Is the Product of A and An in a Cyclic Group of Order n Outside the Group?

[yicong2011]

Given a cyclic group of order n, with all its elements in the form :

A, A², A³, ..., Aⁿ

where A is an arbitrary element of the group.



According to the definition of group,

"The product of two arbitrary elements A and B of the group must be an element C of the group",

That is to say,

AB = C = an element of G


I just wonder that within a cyclic group, the product of element A and Aⁿ should be Aⁿ⁺¹, yet Aⁿ⁺¹ is not one of the element of a cyclic group of order n.
(since, all elements within a cyclic group of order n should has the form :

A, A², A³, ..., Aⁿ

where A is an arbitrary element of the group.

)

 

[Stephen Tashi]

In a finite cyclic group of order n and generated by the element $A$
$A^{n+1} =$ the identity element of the group

 

[spamiam]

In a finite cyclic group of order n and generated by the element $A$
$A^{n+1} =$ the identity element of the group

Don't you mean Aⁿ = 1? So then Aⁿ⁺¹ = A.

 

[Stephen Tashi]

Don't you mean Aⁿ = 1? So then Aⁿ⁺¹ = A.

You're right.

 

[blue_raver22]

This is indeed a valid observation.
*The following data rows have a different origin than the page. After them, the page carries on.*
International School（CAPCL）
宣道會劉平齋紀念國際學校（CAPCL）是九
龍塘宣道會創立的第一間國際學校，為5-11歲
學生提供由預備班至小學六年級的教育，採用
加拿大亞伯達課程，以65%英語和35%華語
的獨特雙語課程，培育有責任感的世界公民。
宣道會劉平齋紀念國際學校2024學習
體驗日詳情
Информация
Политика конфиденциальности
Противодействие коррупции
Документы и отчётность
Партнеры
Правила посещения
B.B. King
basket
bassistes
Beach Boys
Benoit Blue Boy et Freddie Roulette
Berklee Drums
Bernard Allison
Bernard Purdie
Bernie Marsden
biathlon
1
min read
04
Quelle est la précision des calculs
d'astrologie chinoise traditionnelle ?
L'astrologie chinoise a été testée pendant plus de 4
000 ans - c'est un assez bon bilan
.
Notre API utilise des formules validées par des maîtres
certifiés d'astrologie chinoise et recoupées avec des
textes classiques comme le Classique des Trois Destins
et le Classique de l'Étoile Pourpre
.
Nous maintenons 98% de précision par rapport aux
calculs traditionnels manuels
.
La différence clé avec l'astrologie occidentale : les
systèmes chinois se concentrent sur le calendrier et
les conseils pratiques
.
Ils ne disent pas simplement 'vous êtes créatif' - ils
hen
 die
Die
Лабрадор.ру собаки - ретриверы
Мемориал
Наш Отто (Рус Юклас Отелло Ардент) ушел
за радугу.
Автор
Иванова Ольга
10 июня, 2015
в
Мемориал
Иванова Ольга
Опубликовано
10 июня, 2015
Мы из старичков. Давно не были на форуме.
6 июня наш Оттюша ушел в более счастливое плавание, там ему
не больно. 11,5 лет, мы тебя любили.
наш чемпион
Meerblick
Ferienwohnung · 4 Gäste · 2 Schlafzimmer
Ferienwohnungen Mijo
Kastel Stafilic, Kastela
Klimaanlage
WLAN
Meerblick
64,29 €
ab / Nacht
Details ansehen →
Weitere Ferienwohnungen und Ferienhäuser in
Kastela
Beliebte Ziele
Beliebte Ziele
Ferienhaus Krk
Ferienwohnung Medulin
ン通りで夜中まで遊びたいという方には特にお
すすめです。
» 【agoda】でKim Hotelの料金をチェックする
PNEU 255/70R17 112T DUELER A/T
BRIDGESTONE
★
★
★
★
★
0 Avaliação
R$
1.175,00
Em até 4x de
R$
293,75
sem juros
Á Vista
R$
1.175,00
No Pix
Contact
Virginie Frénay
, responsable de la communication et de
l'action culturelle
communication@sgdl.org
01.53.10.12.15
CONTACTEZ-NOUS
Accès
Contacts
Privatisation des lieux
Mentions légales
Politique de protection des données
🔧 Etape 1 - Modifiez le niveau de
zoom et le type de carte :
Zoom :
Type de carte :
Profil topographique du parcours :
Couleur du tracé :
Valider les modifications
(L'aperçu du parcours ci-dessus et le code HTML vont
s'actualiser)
The product of two elements in a cyclic group should result in another element within that group. In this case, A and An are both elements of the group, but their product An+1 is not. This can be seen as a limitation of the definition of a cyclic group of order n, as it does not include all possible products of elements within the group. However, this does not necessarily mean that the group is not cyclic or that there is a problem with the definition. It simply means that some products may not be included in the set of elements of the group. This could be further explored and studied in the context of the specific group and its properties.